Mestre Dogen poeticamente nos apresenta à natureza da nossa mente
“O mestre Dogen diz que quando o velho tronco da ameixeira, retorcido e carquilhado, produz flores, ainda que haja inverno por todo lado, quando a gente vê as flores, a gente vê que é primavera, quando a gente olha em volta, é primavera. Esse olhar produz essa transformação. Isto não é algo propriamente causal, mas é algo relativo à mudança da bolha da paisagem da mente. Isso é um aspecto de transformação.”
Em muitos de seus ensinamentos, o Lama Padma Samten recorre à poética imagem da ameixeira que floresce e produz a primavera, utilizada e difundida pelo grande mestre Dogen, para nos apresentar de forma direta a conceitos como coemergência e interdependência. Este maravilhoso ensinamento zen, que de forma sucinta nos transporta à raiz da questão, deve ser contemplado em toda a sua profundidade. Por isso, a Bodisatva traduziu o trecho a seguir do fascículo “Plum Blossoms” (Baika) em que o mestre Dogen nos oferece o néctar de sua potência poética e nos transmite um ensinamento direto. Que, em todos os momentos, saibamos como acessar a primavera incessantemente disponível!
“A velha árvore ameixeira de que falo aqui é ilimitada. De uma só vez suas flores se abrem e o fruto nasce por si só.
Ela forma a primavera; ela forma o inverno. Ela desperta o vento selvagem e a tempestade chuvosa. É a cabeça de um monge vestido em remendos; é o olho de um antigo Buda. Ela torna-se a grama e as árvores; torna-se pura fragrância. Sua transformação, como um redemoinho, milagrosa e rápida, não tem limites. Além disso, a arvoridade desta grande terra, do céu elevado, do sol brilhante e da clara lua deriva da arvoridade da velha ameixeira. Elas sempre foram entrelaçadas, videira com videira.

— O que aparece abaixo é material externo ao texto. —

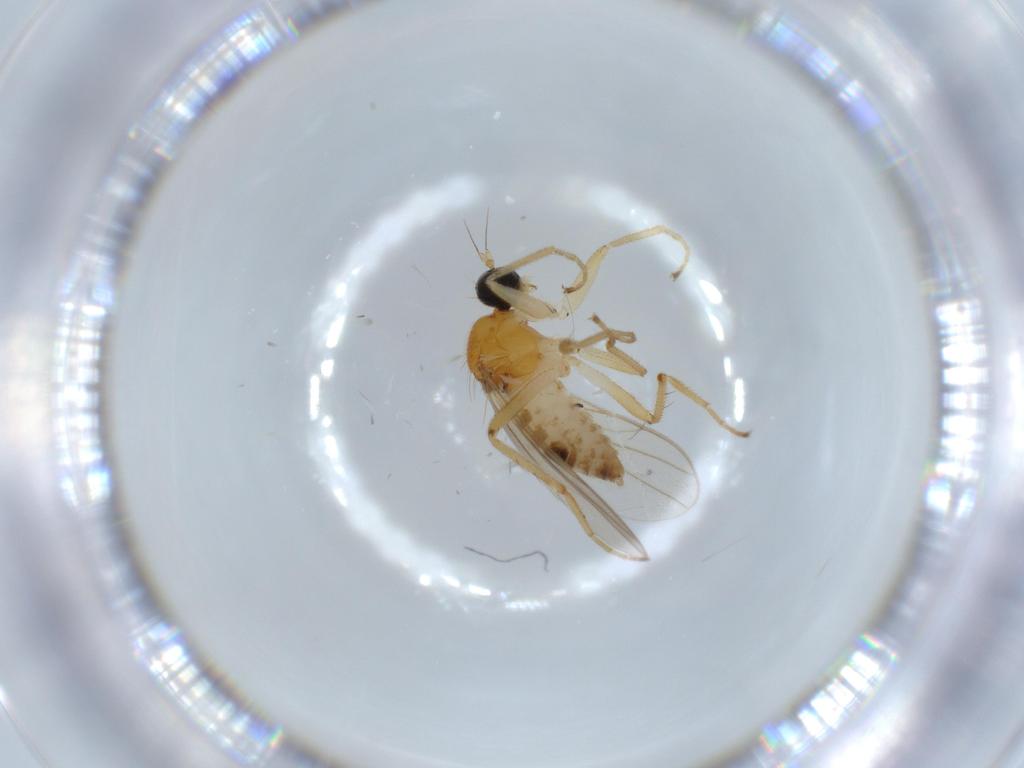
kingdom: Animalia
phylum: Arthropoda
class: Insecta
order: Diptera
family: Hybotidae
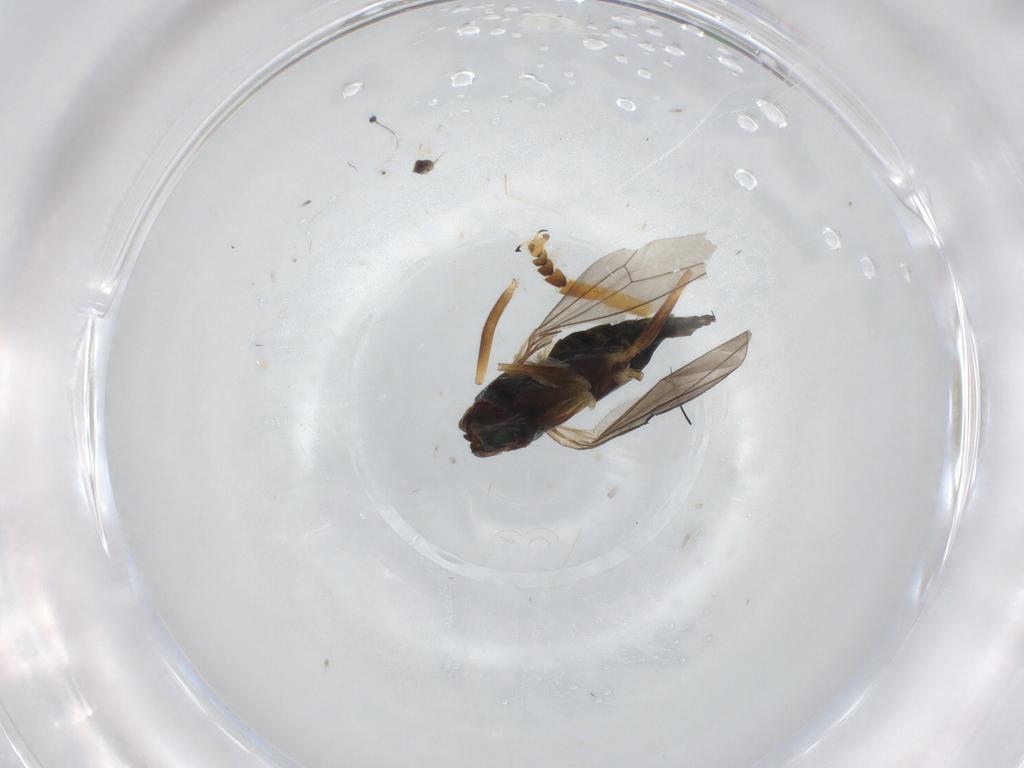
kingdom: Animalia
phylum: Arthropoda
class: Insecta
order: Diptera
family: Dolichopodidae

Quando a velha ameixeira subitamente se abre, o mundo das flores desabrochando surge. No momento em que esse mundo surge, a primavera chega. Há uma única flor que se abre em cinco pétalas. Nesse momento de uma única flor, há três, quatro e cinco flores, centenas, milhares, miríades, bilhões de flores – incontáveis flores. Essas flores não-estão-se-orgulhando de um, dois ou incontáveis ramos da velha ameixeira. Uma flor de udumbara e flores azuis de lótus são também um ou dois ramos das flores da velha ameixeira. Florescer é a oferenda da velha ameixeira.”
— Eihei Dogen em “Plum Blossoms” (Baika) – traduzido do japonês medieval ao moderno por Kazuaki Tanahashi e Roshi Soichi Nakamura, do japonês moderno ao inglês por Kazuaki Tanahashi e Mel Weitsman.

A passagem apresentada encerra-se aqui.